RN’s Radio Eye meets Asia’s Children of Heaven

Confucius is supposed to have said that every child needed three parents: a mother and father and heaven. The gods would look favourably on a child born into a family which held dear the ancient values of respect and harmony.

Children of Heaven is an ABC Radio National / BBC World Service co-production in which Radio National’s Tony Barrell visits Singapore, South Korea, Vietnam, and Japan to see how traditional Asian family values survive in communities which share the common and controversial heritage of Confucianism. How has modern life – the global economy, the assertion of women’s rights, the influence of the west – affected these values?

Broadcast during September on the Radio Eye program, this four-part series was produced by Barrell and BBC London-based producer Sue Waldren who spent two months in Australia for the project. The series will also be broadcast on the BBC World Service during September.

Series details:

Program 1: When a Girl Marries – Saturday, 6 September, 2pm

The journey starts in the small island state of Singapore, described by its own Confucian sage Lee Kwan Yew as a first world island in a third world neighbourhood. It now has a seriously declining birth rate and young woman are delaying marrying and having babies. Is there something wrong with the men?

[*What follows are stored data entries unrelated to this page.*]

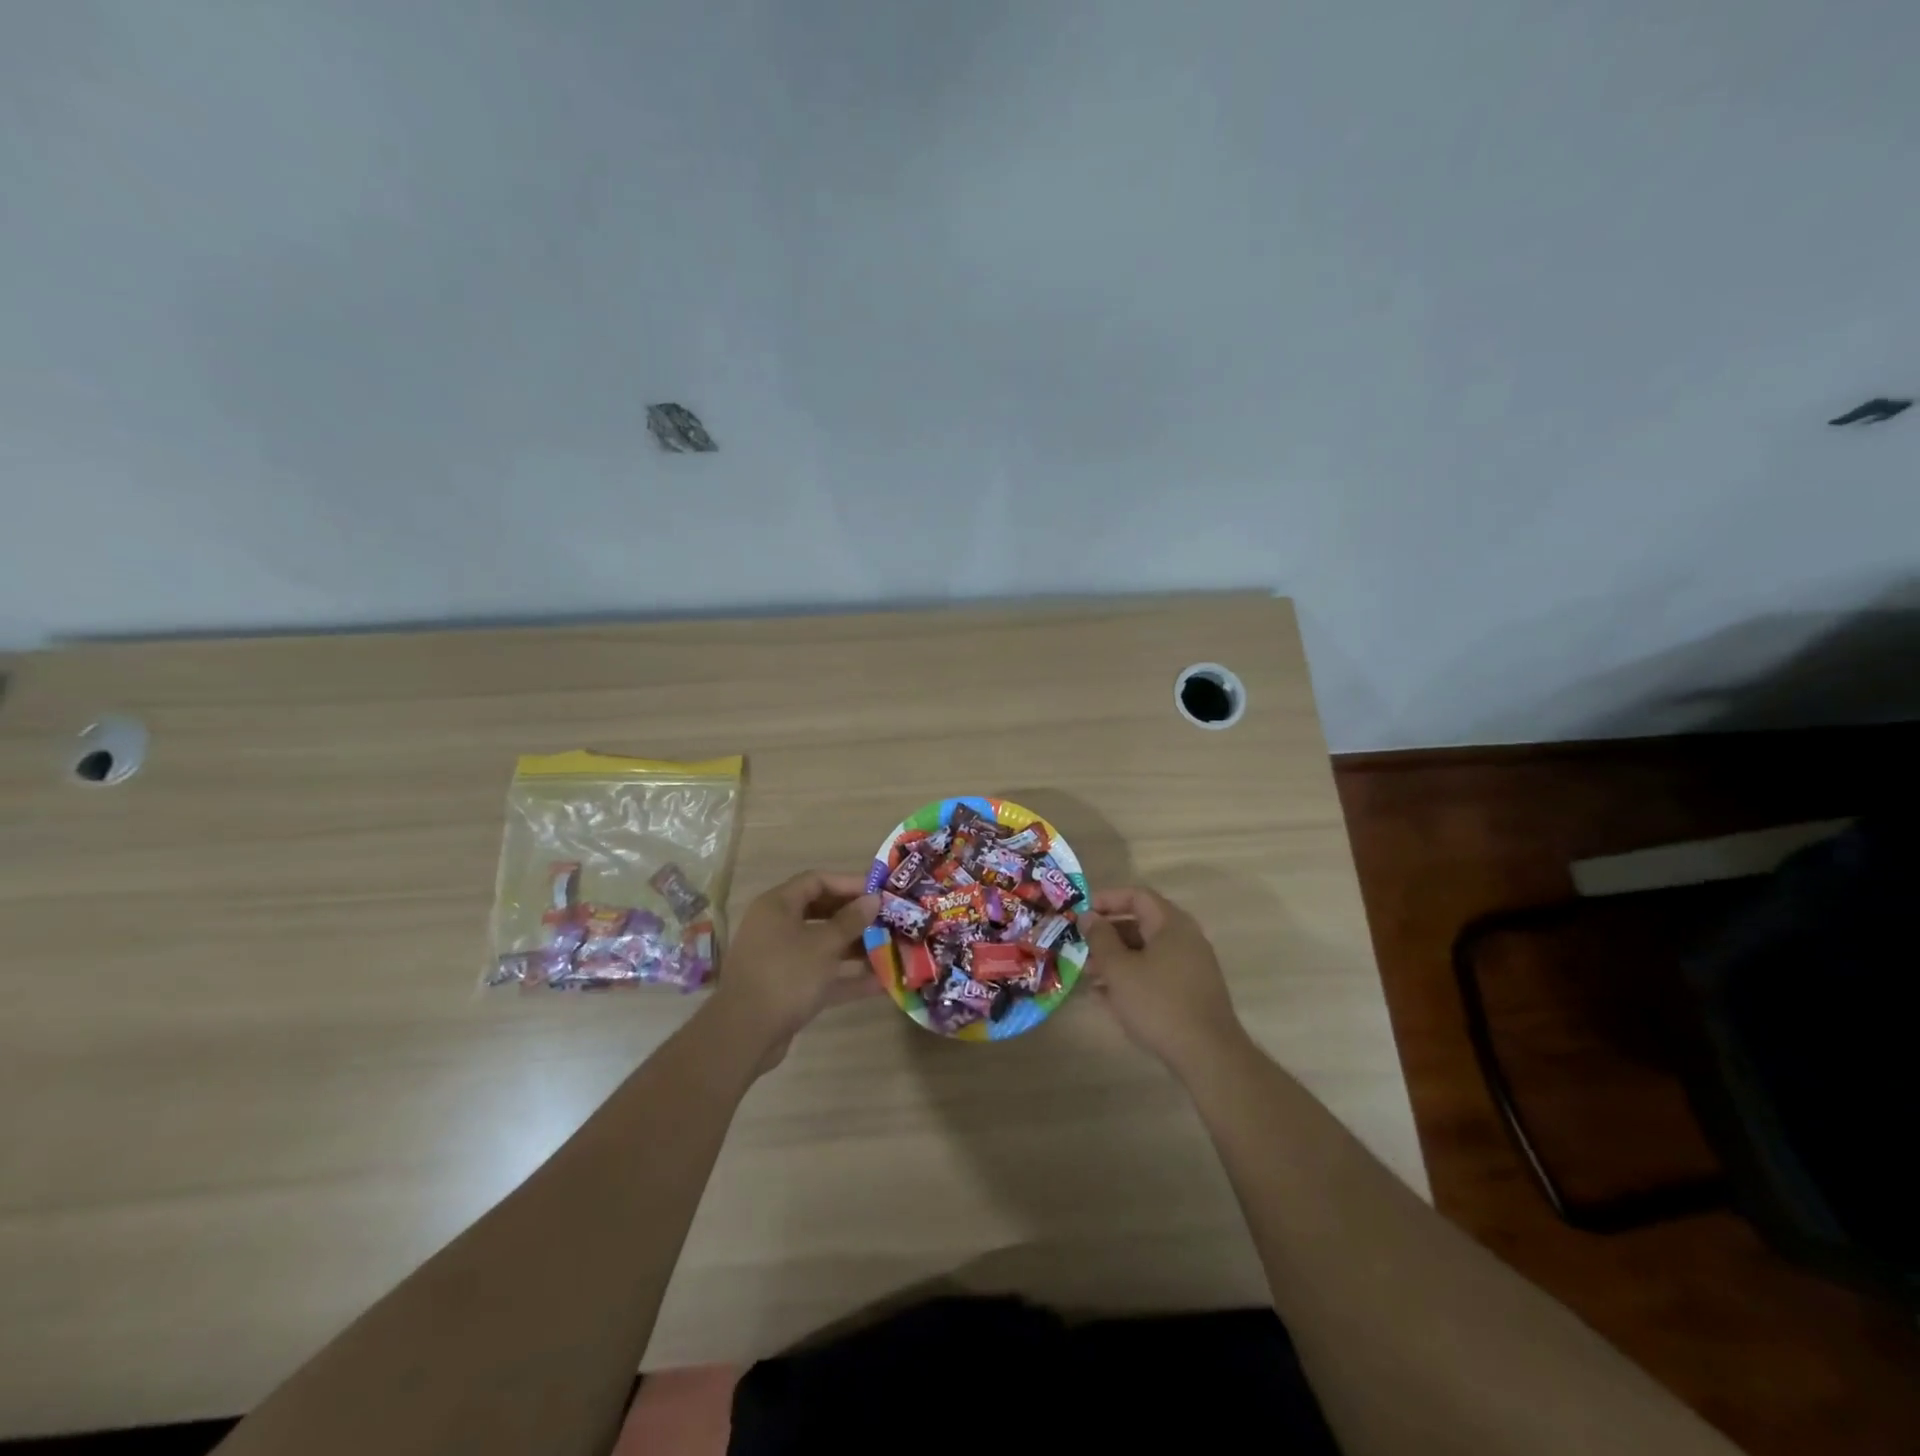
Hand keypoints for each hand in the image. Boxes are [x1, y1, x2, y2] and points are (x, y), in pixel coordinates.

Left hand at [709, 871, 880, 1067]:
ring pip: (823, 945)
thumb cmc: (786, 975)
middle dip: (856, 917)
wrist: (744, 1035)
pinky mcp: (787, 988)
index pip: (817, 881)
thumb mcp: (824, 945)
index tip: (879, 892)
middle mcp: (777, 927)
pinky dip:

Program 2: One Drop of Blood – Saturday, 13 September, 2pm

In Vietnam, where the communist regime for a long time vilified the ‘feudal’ tenets of Confucius, the status of women is still stymied by his legacy. In the paddy fields and the streets of Hanoi women still do the hard work. One family featured has six hundred members and is run like a clan.

Program 3: Under One Roof – Saturday, 20 September, 2pm

South Korea has been described as Asia’s most Confucian state. Witness the persistent belief in a highly competitive education. Kids go to after-school school and finish their homework at 2am, often strictly supervised by parents. Meanwhile, kids who drop out have found new centres for alternative learning based more on the concept of ‘play’.

Program 4: Live Slow Live Long – Saturday, 27 September, 2pm

In Japan where they are worried about their aging population there is one province where age is celebrated and where old people are at the front of cultural life, especially in music and theatre. This is Okinawa, the island prefecture where people live to be older than anywhere else in the world. They survive because they live the ‘slow life’ – but young people seduced by the fast life won’t live as long as their grannies.